Creativity and IQ: What 1500 Kids Can Teach Us


How does your IQ affect your creativity? One might assume that having a super high IQ would garner you more powerful creative flights of fancy, and more control over the process, whether top-down or bottom-up. But as is so often the case with preconceived ideas, things are not always what they seem.

We can trace the American fixation on IQ back to the beginning of our involvement in World War One. The U.S. War Department was searching for ways to rank their recruits by intelligence, and to identify who would be best suited for which jobs, from scouts to officers. For help in making these judgments, the military turned to psychologists like Lewis Terman of Stanford University.

Terman had tweaked an intelligence test devised by the famed French psychologist Alfred Binet to create a new version called the Stanford-Binet Intelligence Scales. He initially promoted this as a tool for classifying developmentally disabled children, but the U.S. military was so impressed with Terman's work, they hired him and six others to create the "Army Alpha", an assessment test which was administered to 1.7 million GIs.

Since at the time, there was no other widely circulated intelligence test to use as a benchmark, it's hard to measure the test's net effect. However, the allies went on to win the war and Terman went on to screen children for signs of "genius level" IQ.

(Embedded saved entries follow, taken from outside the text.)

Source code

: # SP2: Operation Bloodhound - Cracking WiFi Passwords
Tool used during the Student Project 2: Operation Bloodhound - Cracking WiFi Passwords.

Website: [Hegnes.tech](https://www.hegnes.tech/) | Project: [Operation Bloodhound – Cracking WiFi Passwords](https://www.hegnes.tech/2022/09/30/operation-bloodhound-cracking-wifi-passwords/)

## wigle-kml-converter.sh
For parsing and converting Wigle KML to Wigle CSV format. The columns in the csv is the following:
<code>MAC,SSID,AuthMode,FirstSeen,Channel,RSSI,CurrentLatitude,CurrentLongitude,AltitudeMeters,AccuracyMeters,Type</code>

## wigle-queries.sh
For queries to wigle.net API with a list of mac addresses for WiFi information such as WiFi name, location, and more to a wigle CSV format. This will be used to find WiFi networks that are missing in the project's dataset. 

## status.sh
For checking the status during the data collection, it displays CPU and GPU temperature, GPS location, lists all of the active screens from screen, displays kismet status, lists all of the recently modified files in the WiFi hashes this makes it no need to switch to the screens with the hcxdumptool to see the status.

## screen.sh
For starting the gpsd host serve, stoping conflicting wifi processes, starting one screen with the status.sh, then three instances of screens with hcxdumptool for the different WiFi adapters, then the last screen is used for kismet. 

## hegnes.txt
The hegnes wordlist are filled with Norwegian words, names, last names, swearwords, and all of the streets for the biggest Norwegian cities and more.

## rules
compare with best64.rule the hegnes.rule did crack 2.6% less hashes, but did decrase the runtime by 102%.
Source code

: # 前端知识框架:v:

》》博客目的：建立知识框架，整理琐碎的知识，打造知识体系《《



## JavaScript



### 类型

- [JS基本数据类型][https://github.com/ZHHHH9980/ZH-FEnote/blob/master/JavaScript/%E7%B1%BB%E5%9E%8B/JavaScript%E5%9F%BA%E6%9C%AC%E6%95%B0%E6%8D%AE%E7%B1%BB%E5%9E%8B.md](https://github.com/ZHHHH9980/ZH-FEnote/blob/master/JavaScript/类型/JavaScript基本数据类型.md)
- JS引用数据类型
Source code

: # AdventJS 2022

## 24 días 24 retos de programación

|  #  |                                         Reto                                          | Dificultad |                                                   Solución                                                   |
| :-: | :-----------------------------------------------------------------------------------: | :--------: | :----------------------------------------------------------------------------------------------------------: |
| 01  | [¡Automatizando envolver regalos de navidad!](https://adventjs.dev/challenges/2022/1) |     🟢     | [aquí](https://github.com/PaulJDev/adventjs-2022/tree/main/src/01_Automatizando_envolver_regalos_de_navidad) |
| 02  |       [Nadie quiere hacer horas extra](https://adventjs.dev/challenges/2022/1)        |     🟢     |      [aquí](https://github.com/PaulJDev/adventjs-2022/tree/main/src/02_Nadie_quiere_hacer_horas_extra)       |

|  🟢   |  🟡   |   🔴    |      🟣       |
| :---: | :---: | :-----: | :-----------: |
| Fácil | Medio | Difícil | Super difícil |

Several years later, Terman used these screening results to kick off a study aimed at understanding the wide-ranging effects of "genius". (Eventually, the study would abandon the emotionally charged—and difficult to quantify—label "genius" in favor of "gifted.") He began in 1921 at Stanford. Terman looked at 1500 children, male and female, attempting to track everything from their developmental progress, their interests when playing, their medical condition, how much they read and how many books were available to them at home. Then he continued to periodically check in with those same individuals throughout their lives.

An early example of a longitudinal study, it's also the longest-running of its kind and still continuing today—to be concluded at the death of its final subject.

This work eventually begat Terman's multivolume Genetic Studies of Genius, considered a seminal document in American psychology. (That's not to say that Terman's scholarship all holds up by today's standards; in testing across cultural and racial groups he reached many conclusions that are unquestionably racist.)

However, he did debunk a number of then-common misconceptions about high-IQ children: his research showed them not to be physically frail or socially maladjusted. In an era where parents often held their children back a grade to prevent the kid from being the youngest in their class, Terman found that being the youngest in a class was, in fact, a predictor of a high IQ.

For our purposes, Terman's most interesting result concerns creativity.

To the extent it could be measured, Terman found that the 1500 study subjects did make an above-average number of societal contributions in creative fields. This, on the face of it, would suggest that a high IQ delivers a key creative boost, but in a separate study, sociologist Pitirim Sorokin showed that a random group of children coming from equivalent socio-economic backgrounds would do just as well. This would seem to indicate that environment plays a larger role, which makes sense: if you're not sure where your next meal is coming from, you're less likely to give, say, oil painting, your full focus.

Faced with the data, even Terman had to admit: "We have seen that intellect and achievement are far from perfectly correlated." This sentiment is echoed by many other studies: abnormally high IQ is no guarantee of academic achievement or high creative output. It's been suggested that Terman's research supports what's called the Threshold Theory, which states that an IQ of 120 (above average but certainly nothing extraordinary) is enough to achieve "creative genius". Anything above that point doesn't seem enormously helpful to the individual.

This seems to suggest that creative thinking is well within the reach of a large number of people, given hard work, focus, and a certain dose of luck.